Programmation et incertitude
Lorsque l’informatique a commencé à s’imposer dans les lycées professionnels et techniques (les années 70 – 80), la programmation était enseignée (Basic pour les tertiaires en particulier). Les quatre structures de bases, séquentielle, itérative, alternative et récursive étaient considérées comme la base à acquérir pour maîtriser ces machines. Certes, la récursivité était réservée à certains langages et restait assez complexe à maîtriser, mais elle faisait partie des fondamentaux. Et surtout, il nous apparaissait alors qu’il était possible de faire une analogie entre ces quatre structures et le fonctionnement du cerveau. Ainsi, la rationalité informatique par analogie rejoignait la rationalité humaine, croyait-on, affaire de certitude, bien sûr.
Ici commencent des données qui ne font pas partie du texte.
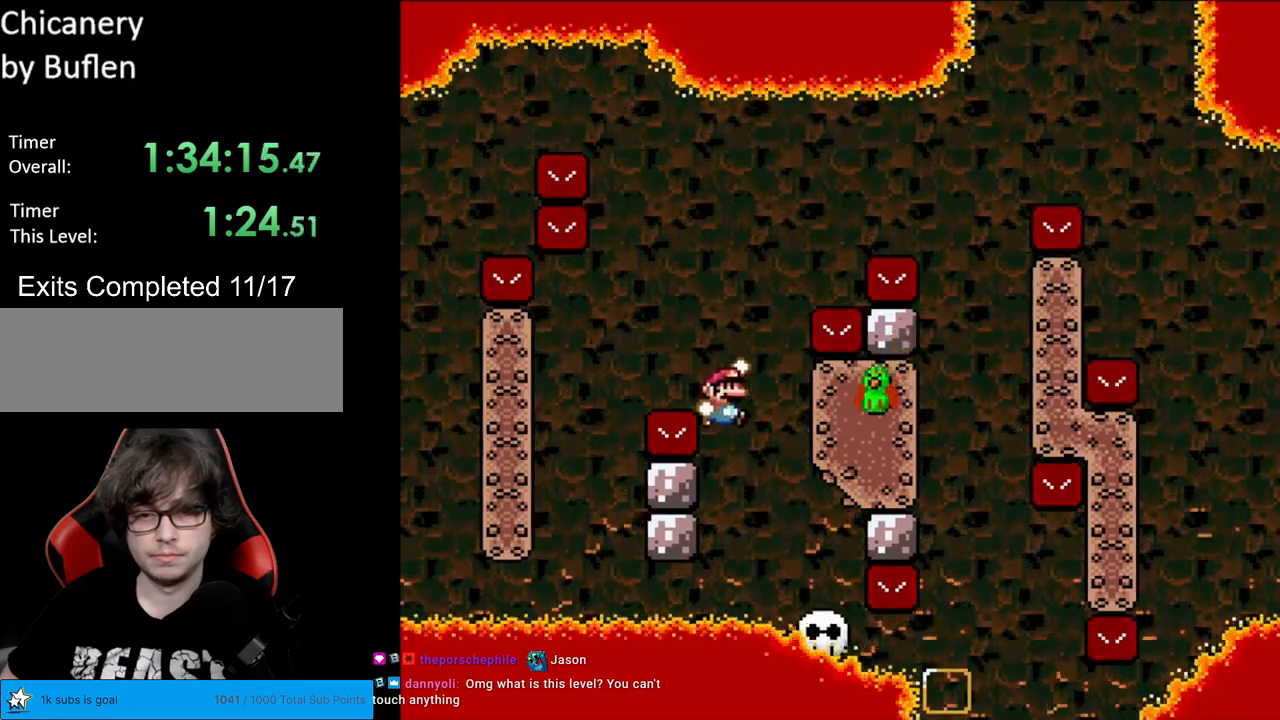
{"buttons": ["B", "Y", "DPAD_RIGHT"], "events": [[83, "DPAD_RIGHT", "up"], [467, "DPAD_RIGHT", "down"]]}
L’intelligence artificielle connaît dans les années 1980 un intérêt particulier et déjà assez médiatisé. Le Perceptron, de Rosenblatt, actualisé et popularisé par S Papert et surtout Marvin Minsky ouvrait des possibles pour aller plus loin, tout comme le fameux langage Prolog créé par Alain Colmerauer. La programmation déclarative (Prolog) rapprochait le langage naturel de l’ordinateur, celui-ci devenant une de cerveau digérant les propositions de l’utilisateur et les structurants (logique des prédicats). Là encore il s’agissait de tenter de trouver des fonctionnements qui se rapprocheraient de celui du cerveau humain.
Le cours de l’histoire de la place de l’enseignement de l’informatique dans le monde scolaire est marqué par des hésitations, dont l’une des principales est justement basée sur le fameux « à peu près », (parfois renommé « logique floue » par les rationalisateurs). Or c’est l’incertitude qui est observée au quotidien dans la classe. Et cette idée de rationalité maîtrisée, si elle traverse les réflexions dans la communauté éducative de manière récurrente (cf les machines à enseigner), est mise à mal, aussi bien dans les faits vécus chaque jour que dans les soubresauts des travaux de recherche en informatique (la mise en cause du cognitivisme). La fameuse phrase « on ne peut remplacer les enseignants par des machines » est récurrente dans les discours. Elle a été récemment actualisée par la mise à distance imposée. La place prise par les moyens numériques, en particulier de visioconférence, a fait évoluer ce discours sous une forme élargie aux interactions humaines physiques par rapport aux interactions humaines médiatisées par l’informatique : « on ne peut enseigner et apprendre uniquement à distance et remplacer le cours en salle par un cours en visioconférence ».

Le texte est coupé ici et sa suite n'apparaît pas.